++++ Exercise materials

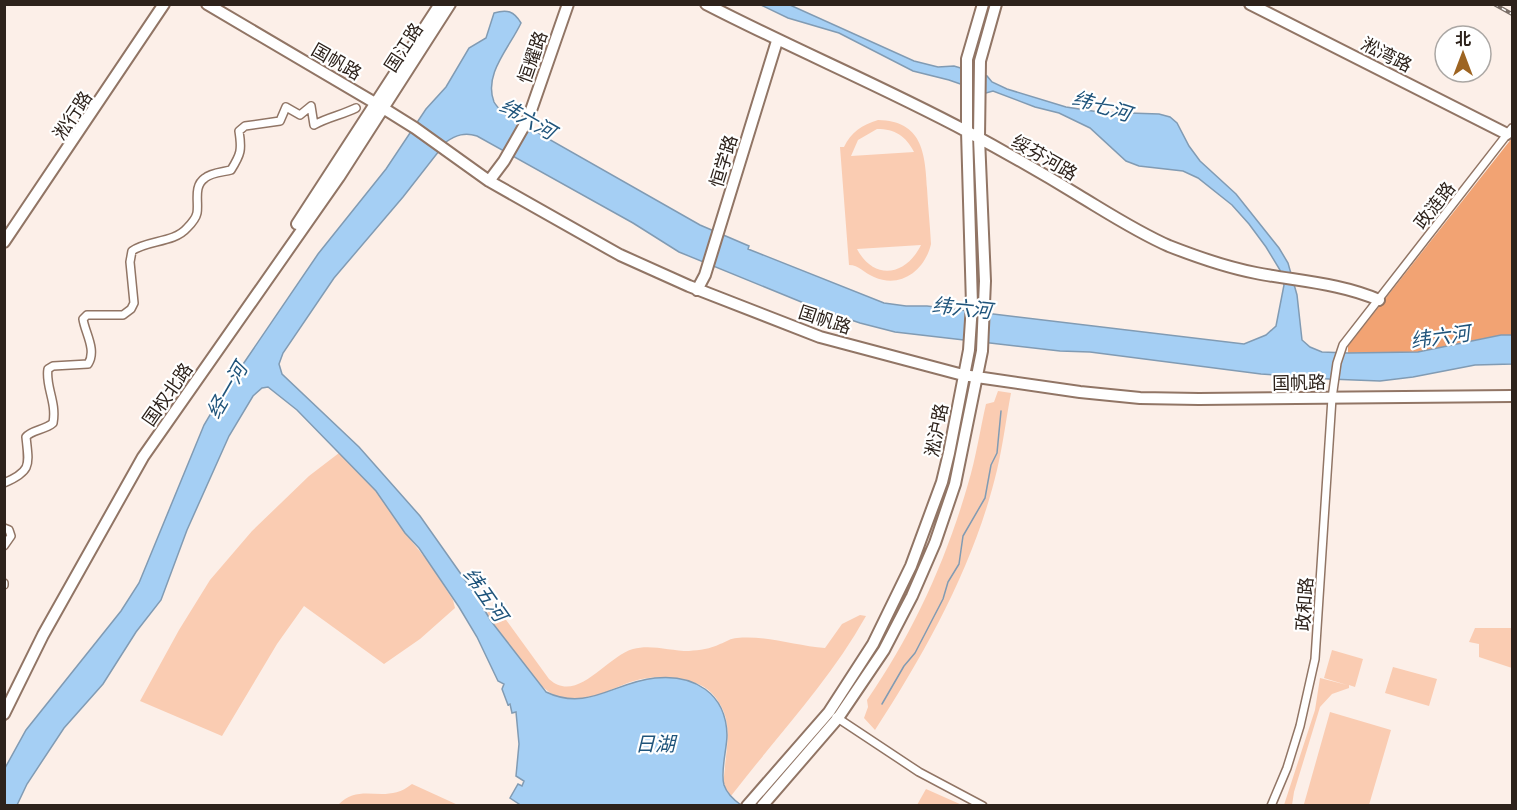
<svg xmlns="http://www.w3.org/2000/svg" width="1517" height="810" viewBox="0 0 1517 810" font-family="Commissioner,'Noto Sans SC',sans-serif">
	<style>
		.green { fill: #faccb2; fill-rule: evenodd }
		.forest { fill: #f2a373 }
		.water { fill: #a5cff4; stroke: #819bb3; stroke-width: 1.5 }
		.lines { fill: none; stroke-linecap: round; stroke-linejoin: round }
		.stream { stroke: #819bb3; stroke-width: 1.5 }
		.street-casing { stroke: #917565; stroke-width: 10 }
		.secondary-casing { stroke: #917565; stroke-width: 14 }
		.street { stroke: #fff; stroke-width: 7 }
		.secondary { stroke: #fff; stroke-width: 10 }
		.rail-casing { stroke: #7a6e67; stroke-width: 4 }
		.rail { stroke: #fff; stroke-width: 1.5; stroke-dasharray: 4.5; stroke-linecap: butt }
		.labels { text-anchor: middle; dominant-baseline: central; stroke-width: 4.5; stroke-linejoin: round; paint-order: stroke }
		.street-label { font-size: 18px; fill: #2d221b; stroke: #fff }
		.water-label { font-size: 20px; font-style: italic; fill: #1f547b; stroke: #fff }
	</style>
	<rect width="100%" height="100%" fill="#fcefe8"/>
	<!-- green -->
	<path class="green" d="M 878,120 C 922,121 925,152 927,188 C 928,207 930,225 931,244 C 925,270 901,289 874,277 C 864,273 859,265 849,265 L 840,147 L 844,147 C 851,132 862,125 878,120 ZM 877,129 C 895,129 906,136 914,152 L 851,156 L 858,140 ZM 921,245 C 906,276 874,281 857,249 Z
		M 998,391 L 1011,393 C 1006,419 1003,445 997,470 C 975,563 927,650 875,730 L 864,718 L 868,707 L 867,700 C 912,635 946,561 968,484 C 976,458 980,430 986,404 L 994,402 Z
		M 339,453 L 376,491 L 405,533 L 430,564 L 453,600 L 455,608 L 420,639 L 384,664 L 304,606 L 277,644 L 222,736 L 140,701 L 179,630 L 210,580 L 252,531 L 309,476 Z
		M 496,606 L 549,679 C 577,705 607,656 633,649 C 651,644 670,651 689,651 C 700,650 710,649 720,644 C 726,642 731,638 737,638 C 766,635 796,646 825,648 L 842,624 L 860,615 L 866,616 C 829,682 777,736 731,796 C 729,792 725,788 724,784 C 723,779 725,771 725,766 C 727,746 731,726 722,708 C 714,692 705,685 688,681 C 670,677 652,675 634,681 C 610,688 582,708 556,696 C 534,686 507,641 491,620 L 487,613 Z
		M 1475,628 L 1512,628 L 1512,668 L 1479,657 L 1479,644 L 1469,642 Z
		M 1332,650 L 1363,659 L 1355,687 L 1349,685 L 1349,688 L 1332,694 L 1320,707 L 1294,792 L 1292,805 L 1284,805 L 1315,710 L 1320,678 L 1347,685 L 1324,678 Z
		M 1393,667 L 1437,679 L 1429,706 L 1385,693 Z
		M 1330,712 L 1391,730 L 1369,805 L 1304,804 Z
		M 412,784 L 458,805 L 338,805 C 361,781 385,806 412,784 Z
		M 926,789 L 962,805 L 917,805 Z"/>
	<!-- forest -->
	<path class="forest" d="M 1512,138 L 1512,335 L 1501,335 L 1418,352 L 1348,353 L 1348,346 Z"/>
	<!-- water -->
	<path class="water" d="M 761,5 L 790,5 L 914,61 L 938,67 L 954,66 L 987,76 L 992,82 L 1007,89 L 1066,107 L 1099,112 L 1159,114 L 1170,117 L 1177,123 L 1189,146 L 1200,161 L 1236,194 L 1279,248 L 1288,263 L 1297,295 L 1302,340 L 1310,347 L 1322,352 L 1348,353 L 1418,352 L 1501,335 L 1512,335 L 1512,364 L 1475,365 L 1413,377 L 1380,381 L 1329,379 L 1261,374 L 1090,352 L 1060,351 L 895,332 L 860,323 L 816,308 L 679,252 L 633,223 L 477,136 C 465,132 456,135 446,142 L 403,197 L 334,278 L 283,353 L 279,364 L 282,374 L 359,447 L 420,516 L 475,594 L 491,621 L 546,692 C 588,712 614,682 655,678 C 694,674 726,693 727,735 C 727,749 720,772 724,785 C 727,794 734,800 741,805 L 522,806 L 510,798 L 518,784 L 522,786 L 524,781 L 516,776 L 519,744 L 516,712 L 512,713 L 510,704 L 508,705 L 502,689 L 504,684 L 498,681 L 477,637 L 459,607 L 419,548 L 405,533 L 376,491 L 297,410 L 268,387 L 262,388 L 253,396 L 229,436 L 187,530 L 161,600 L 136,632 L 103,684 L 64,728 L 27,784 L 17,805 L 5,806 L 5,768 L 26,730 L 121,611 L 139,583 L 204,425 L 220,398 L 318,254 L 386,169 L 426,109 L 446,87 L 469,48 L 486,38 L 494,13 C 507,9 514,11 521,23 C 510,47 483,74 494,102 C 496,106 501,110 503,113 L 700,225 L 749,246 L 748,249 L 884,303 L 906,306 L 927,306 L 1244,344 L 1266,335 L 1276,326 L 1284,285 L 1280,270 L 1266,247 L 1249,224 L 1232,205 L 1198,178 L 1183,171 L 1139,166 L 1126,161 L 1090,128 L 1059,113 L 1035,107 L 993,91 L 986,93 L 949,80 L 913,71 L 839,33 L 788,18 Z"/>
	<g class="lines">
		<!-- stream -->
		<path class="stream" d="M 882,704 L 904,666 L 915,653 L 943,599 L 948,582 L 959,564 L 963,536 L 985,498 L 991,465 L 997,453 L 1001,411"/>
		<defs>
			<path id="street" d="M 4,483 C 32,471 29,465 26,437 C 31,430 45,430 53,423 C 57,402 45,386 48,369 L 53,366 L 88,364 C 97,350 85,333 83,319 L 87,315 L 123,315 L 131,309 L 134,303 L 130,262 L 132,251 C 147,240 174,243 187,228 C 190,225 196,218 197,213 C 199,202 193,186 205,178 C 210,173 223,172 231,170 C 241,154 242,150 239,131 L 245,126 L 280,121 L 286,107 L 300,115 L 311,106 L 314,125 C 328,117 342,115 356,108
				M 4,528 L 9,530 L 11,536 L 4,546
				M 4,583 L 4,585
				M 836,717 L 919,772 L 983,806
				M 1271,806 L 1287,768 L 1300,726 L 1315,659 L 1332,398 L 1337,363 L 1343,345 L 1512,128"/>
			<path id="secondary" d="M 207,4 L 375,103
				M 706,4 C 793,49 882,86 968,132 C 1005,152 1042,173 1078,195 C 1108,213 1137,232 1169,246 C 1197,257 1225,267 1256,273 C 1297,281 1340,283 1379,300
				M 1250,4 L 1507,134
				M 383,108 L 415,128 L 489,181 L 620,255 L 689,286 L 820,337 L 963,375 L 1080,392 L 1140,398 L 1199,399 L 1512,396
				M 489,181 L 504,161 L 528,119 L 568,4
				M 297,224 L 440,4
				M 4,242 L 164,4
				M 697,290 L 705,275 L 777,41
				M 4,714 L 43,635 L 143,457 L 339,177 L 450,4
				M 747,806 L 829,712 L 873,644 L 911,566 L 942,482 L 949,453 L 969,350 L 972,305 L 967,131 L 967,59 L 983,4
				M 762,806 L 838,718 L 884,650 L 912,596 L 935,543 L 955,484 L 982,351 L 985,281 L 979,138 L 980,61 L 996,4"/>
		</defs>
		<!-- street casing -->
		<use href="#street" class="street-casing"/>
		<!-- secondary casing -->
		<use href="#secondary" class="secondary-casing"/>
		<!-- street -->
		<use href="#street" class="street"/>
		<!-- secondary -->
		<use href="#secondary" class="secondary"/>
		<defs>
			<path id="rail" d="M 1494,4 L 1512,14"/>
		</defs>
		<!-- rail casing -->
		<use href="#rail" class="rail-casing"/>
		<!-- rail -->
		<use href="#rail" class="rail"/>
	</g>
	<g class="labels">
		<!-- street labels -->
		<g class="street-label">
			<text transform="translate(403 47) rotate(-57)">国江路</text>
			<text transform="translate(1387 54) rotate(27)">淞湾路</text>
			<text transform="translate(532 57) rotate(-71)">恒耀路</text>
			<text transform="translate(337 61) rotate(30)">国帆路</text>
			<text transform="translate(72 115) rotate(-56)">淞行路</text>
			<text transform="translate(1045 157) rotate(30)">绥芬河路</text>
			<text transform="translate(723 161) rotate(-73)">恒学路</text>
			<text transform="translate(1434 205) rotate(-52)">政涟路</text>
			<text transform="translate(825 319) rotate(18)">国帆路</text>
			<text transform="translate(1299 382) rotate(-1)">国帆路</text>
			<text transform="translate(167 394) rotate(-55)">国权北路</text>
			<text transform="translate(936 430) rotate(-79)">淞沪路</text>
			<text transform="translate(1304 604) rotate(-86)">政和路</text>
		</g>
		<!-- water labels -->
		<g class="water-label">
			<text transform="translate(1102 105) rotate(17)">纬七河</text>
			<text transform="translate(528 118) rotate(30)">纬六河</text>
			<text transform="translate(962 307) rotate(6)">纬六河</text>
			<text transform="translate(1440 336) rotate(-8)">纬六河</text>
			<text transform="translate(226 390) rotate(-60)">经一河</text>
			<text transform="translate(486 594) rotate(55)">纬五河</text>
			<text x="655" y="743">日湖</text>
		</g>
	</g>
	<!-- border -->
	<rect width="1517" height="810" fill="none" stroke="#2d221b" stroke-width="12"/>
	<!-- north arrow -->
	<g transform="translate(1463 54)"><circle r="28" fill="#ffffff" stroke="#aba7a4" stroke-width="1.5"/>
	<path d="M0-4.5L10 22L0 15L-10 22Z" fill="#9d6422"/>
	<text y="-9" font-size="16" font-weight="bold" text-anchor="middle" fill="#2d221b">北</text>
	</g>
</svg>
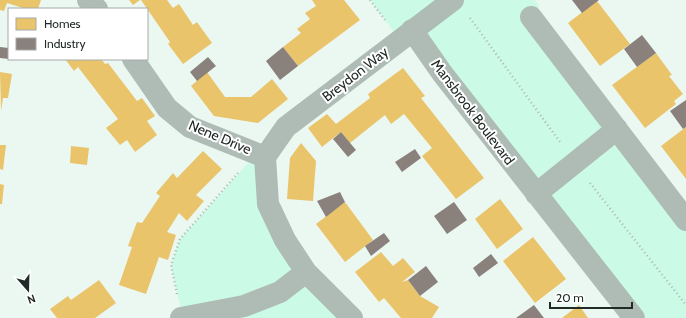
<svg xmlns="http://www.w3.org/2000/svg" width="686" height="318" viewBox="0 0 686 318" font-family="Cabin,sans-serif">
<rect width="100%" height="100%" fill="#ebf8f2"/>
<path fill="#cbfbe7" d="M370,0H535L539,6L531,18L686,220V318H634L412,30L399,39Z
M257,153L268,204L352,318H183L171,265L180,239Z"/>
<path fill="#e9c46a" d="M0,0H41L38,9H26L7,3L4,11L0,10Z
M129,0H140L133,5Z
M141,0H167L173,8L179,4L193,25L197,22L212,43L183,64L168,44L170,42Z
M312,0H344L360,20L298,66L283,47L301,33L297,29L310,19L305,13L316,6Z
M597,1L630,44L600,66L568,23Z
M656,53L672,75L669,76L683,94L674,101L676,104L645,128L612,85Z
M65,59H101L105,64L108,63L137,101L142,98L155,116L147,121L157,135L135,152L127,140L120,145L106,128L118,119L78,67L74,71Z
M403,68L425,96L421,98L484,178L456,199L422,156L432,148L404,114L391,124L385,115L350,143L341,132L322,147L308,128L327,114L336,124L370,98L368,94Z
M0,72L12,74L8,98H3L1,111Z
M207,72L225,97H251L272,79L288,99L258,123L214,116L191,86Z
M686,127V179L661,146Z
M301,143L316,161L313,201L287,199L290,158Z
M0,145H6L3,170L0,169Z
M71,146L89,148L87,165L70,163Z
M203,151L222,169L196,195L204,201L187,221L179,213L167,232L176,235L168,260L159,257L146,294L119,285L132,247L128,246L137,222L142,223L160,196L156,193L173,173L177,178Z
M0,184L4,185L2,204H0Z
M500,199L523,229L497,249L475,219Z
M345,202L373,240L345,262L316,224Z
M533,237L566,279L535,303L503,261Z
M381,252L393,266L403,258L415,272L402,282L408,280L420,296L439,307L432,318H401L384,298L379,302L355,272Z
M99,280L116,303L95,318H57L50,309L68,296L71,300Z
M579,305L588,318H562Z"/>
<path fill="#8a817c" d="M572,0H599L582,13Z
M642,35L656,53L637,67L624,49Z
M0,47L9,48V59L0,58Z
M283,47L298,66L280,80L266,61Z
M208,57L216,66L197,81L190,72Z
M686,100V127L683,129L670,111Z
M341,132L356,150L348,157L333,139Z
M415,149L421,158L402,172L395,162Z
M340,192L345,202L326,217L317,201Z
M454,202L467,220L447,234L434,216Z
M384,233L390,241L371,256L365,246Z
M491,254L498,263L479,277L473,268Z
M426,266L438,282L420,296L408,280Z
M534,305L544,318H516Z"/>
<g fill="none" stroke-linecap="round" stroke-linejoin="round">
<path stroke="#acb8b3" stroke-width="2.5" stroke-dasharray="1 3" stroke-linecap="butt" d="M370,0L385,20
M470,18L560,142
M590,183L686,305
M177,294L171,265L180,239L238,173"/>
<path stroke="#afbcb6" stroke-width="22" d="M88,0L97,9
M531,17L686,220
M412,30L442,73L634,318
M133,59L167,108L190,127L265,157
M265,157L286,127L453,0
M265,157L268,204L285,240L306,272
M536,194L617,129
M181,318L244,306L280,292L306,272L352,318"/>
</g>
<g text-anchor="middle" stroke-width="4" stroke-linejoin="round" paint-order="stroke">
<g font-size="14" fill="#202a26" stroke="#fff">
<text transform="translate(355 74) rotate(-38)" y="5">Breydon Way</text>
<text transform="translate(473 112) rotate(53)" y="5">Mansbrook Boulevard</text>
<text transform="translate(220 137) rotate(23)" y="5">Nene Drive</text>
</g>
</g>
<rect x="8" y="8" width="140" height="52" fill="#ffffff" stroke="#a6aaa8"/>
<rect x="16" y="18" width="20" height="12" fill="#e9c46a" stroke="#a6aaa8"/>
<text x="44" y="28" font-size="12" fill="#202a26">Homes</text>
<rect x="16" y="38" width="20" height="12" fill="#8a817c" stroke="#a6aaa8"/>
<text x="44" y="48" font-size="12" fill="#202a26">Industry</text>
<g transform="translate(28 290) rotate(160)" stroke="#ffffff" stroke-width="3" paint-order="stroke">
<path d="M0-3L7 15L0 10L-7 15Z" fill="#202a26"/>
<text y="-6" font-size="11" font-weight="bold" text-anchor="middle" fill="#202a26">N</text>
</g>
<path d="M550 302v6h82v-6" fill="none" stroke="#202a26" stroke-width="2"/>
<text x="556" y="302" font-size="12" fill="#202a26" stroke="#ffffff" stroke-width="3" paint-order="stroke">20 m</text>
</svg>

++++++++

=== Work task ===
Copy out every line of the listing where the word "bold" occurs.

=== Your response ===
	<text y="-9" font-size="16" font-weight="bold" text-anchor="middle" fill="#2d221b">北</text>
<text y="-6" font-size="11" font-weight="bold" text-anchor="middle" fill="#202a26">N</text>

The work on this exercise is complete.